_Work request:_
Edit the items below so that every occurrence of "chart" reads "graph", keeping all other text unchanged. Leave the pictures out of your answer.

########################################

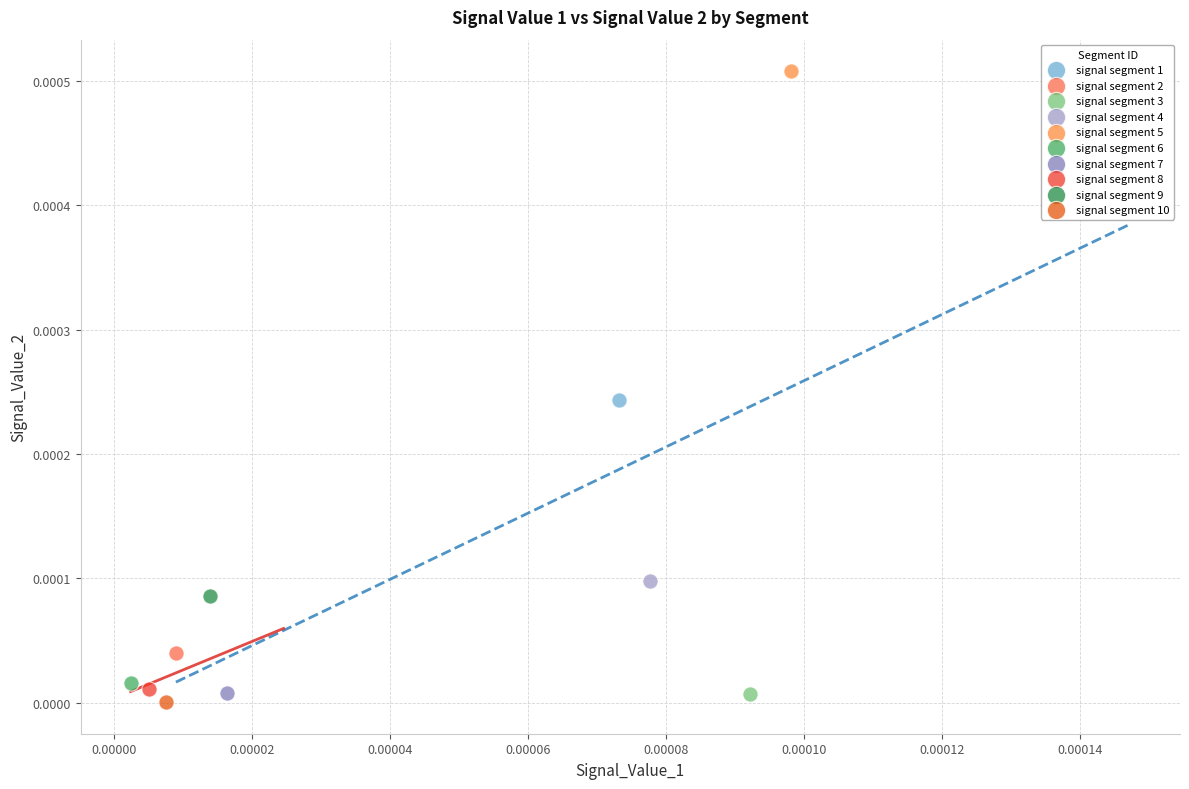

What are all the series names shown in the legend?

signal segment 1, signal segment 2, signal segment 3, signal segment 4, signal segment 5, signal segment 6, signal segment 7, signal segment 8, signal segment 9, signal segment 10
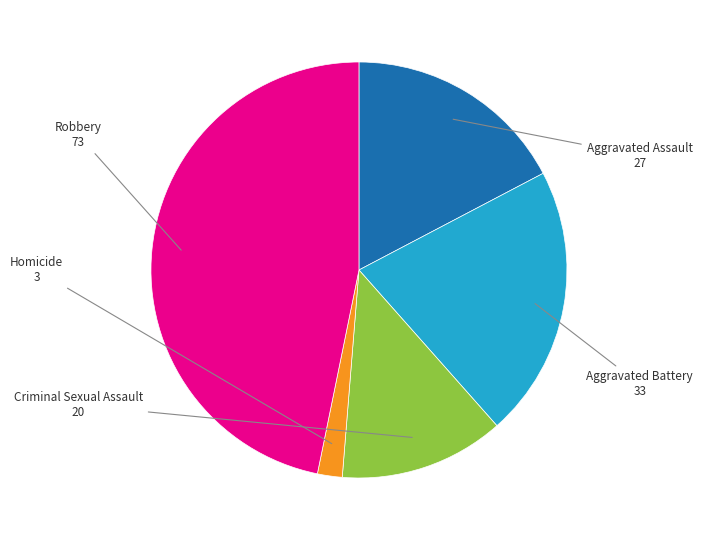

Which slice is the smallest?

Homicide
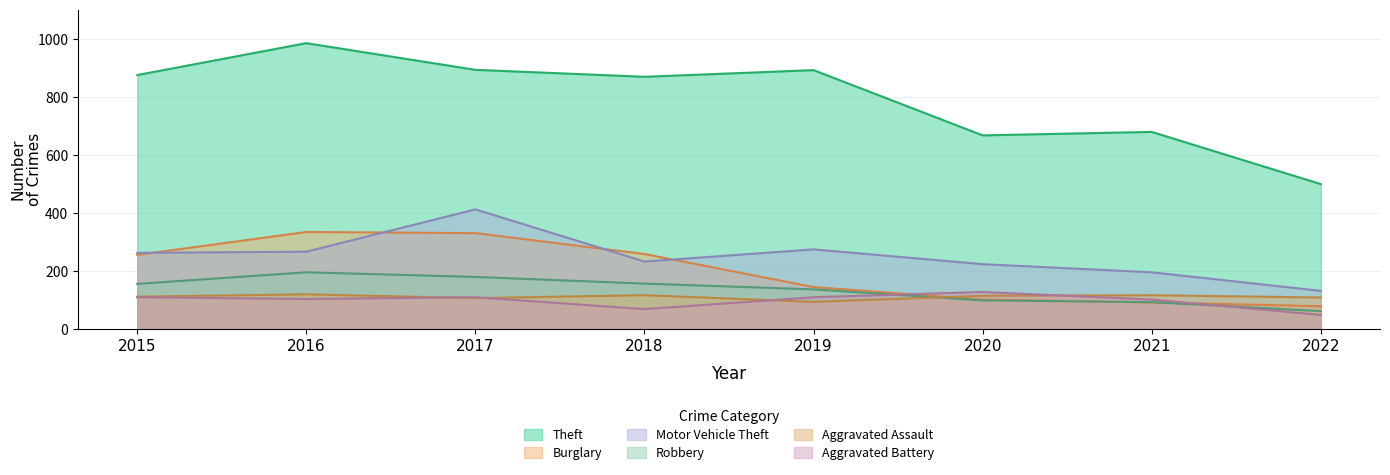

How many times do Robbery and Burglary cross each other?

2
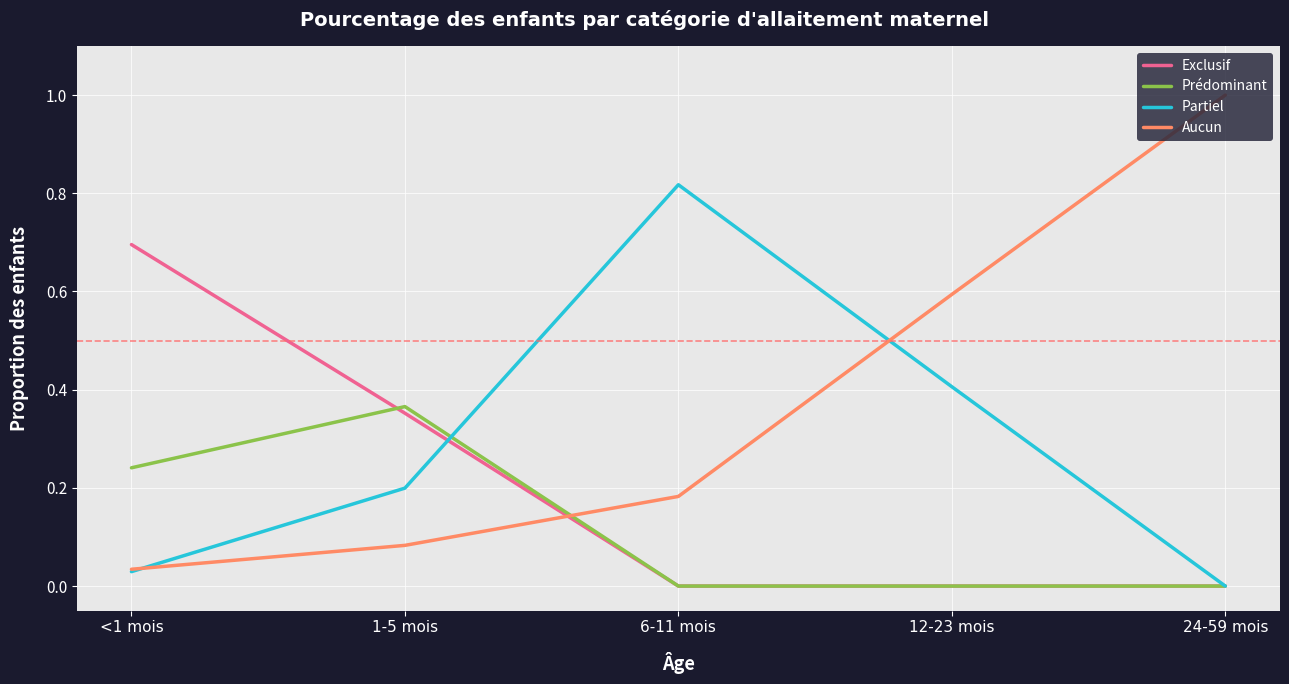

What is the spread (max minus min) of values at 24-59 mois?

1.0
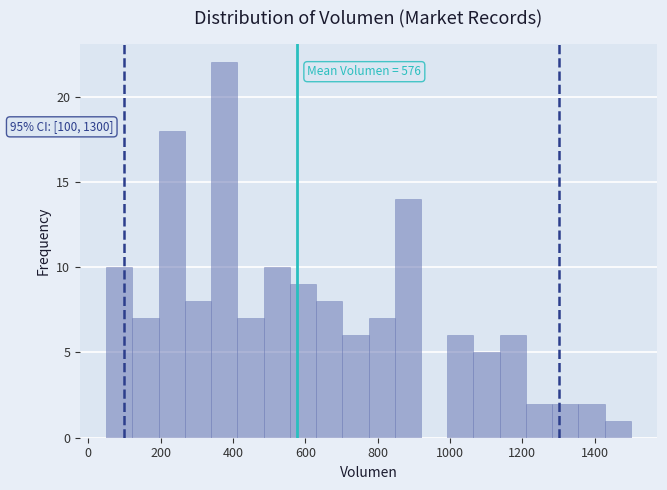

Read against the x-axis, roughly where is the centre of the tallest bar?

380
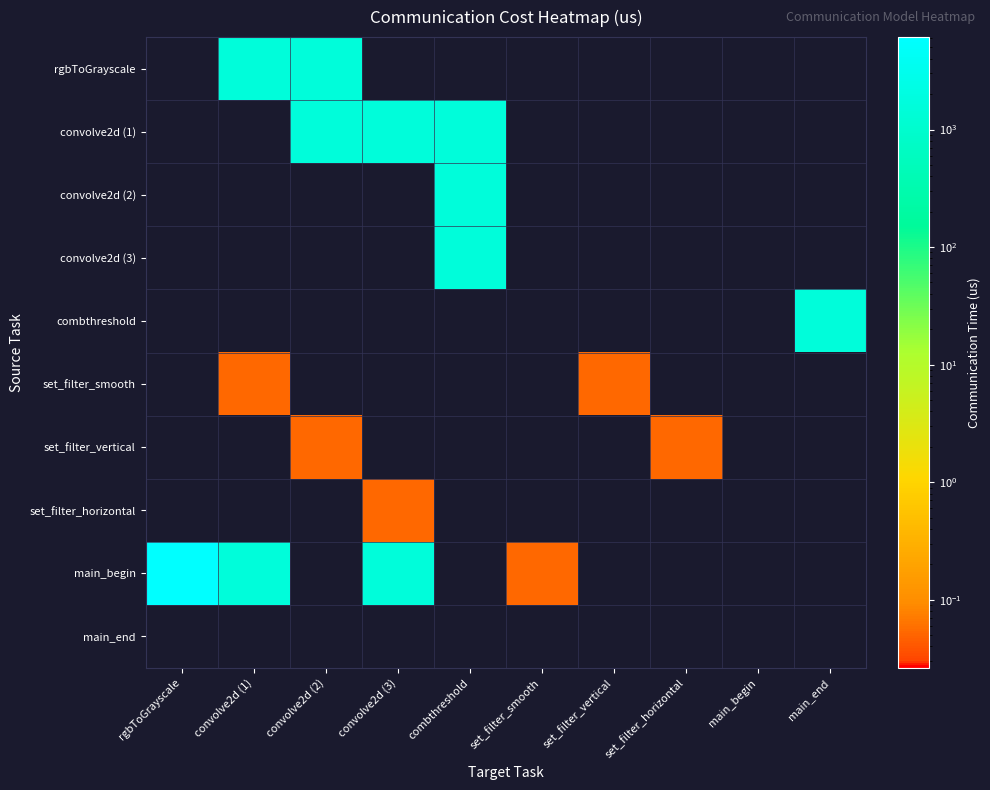

Which series has the largest total across all categories?

main_begin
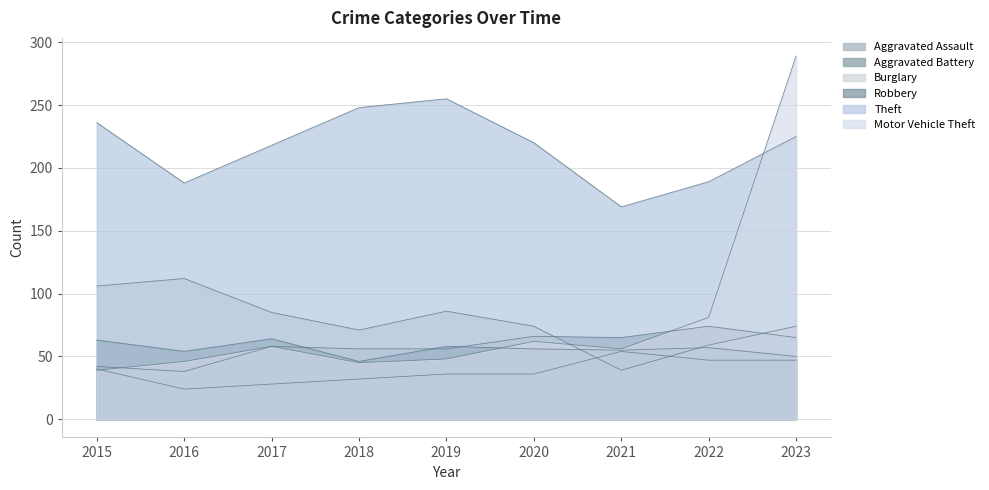

Does the chart display data point markers on the line(s)?

No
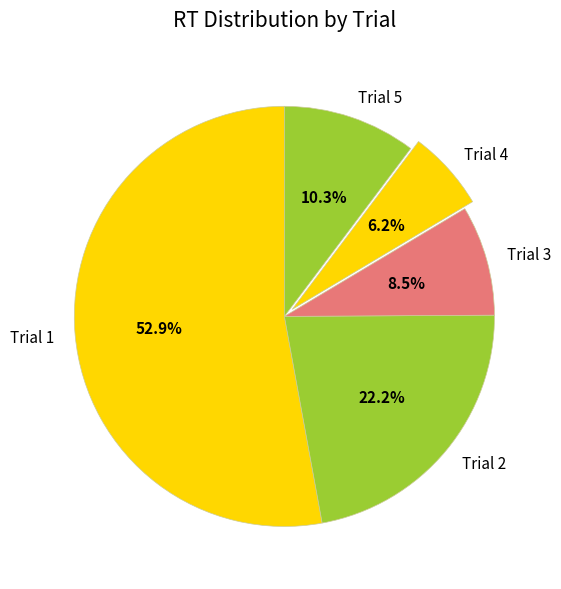

What is the largest slice in the pie chart?

Trial 1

########################################

_Solution:_
What are all the series names shown in the legend?

signal segment 1, signal segment 2, signal segment 3, signal segment 4, signal segment 5, signal segment 6, signal segment 7, signal segment 8, signal segment 9, signal segment 10

Which slice is the smallest?

Homicide

How many times do Robbery and Burglary cross each other?

2

What is the spread (max minus min) of values at 24-59 mois?

1.0

Read against the x-axis, roughly where is the centre of the tallest bar?

380

Which series has the largest total across all categories?

main_begin

Does the graph display data point markers on the line(s)?

No

What is the largest slice in the pie graph?

Trial 1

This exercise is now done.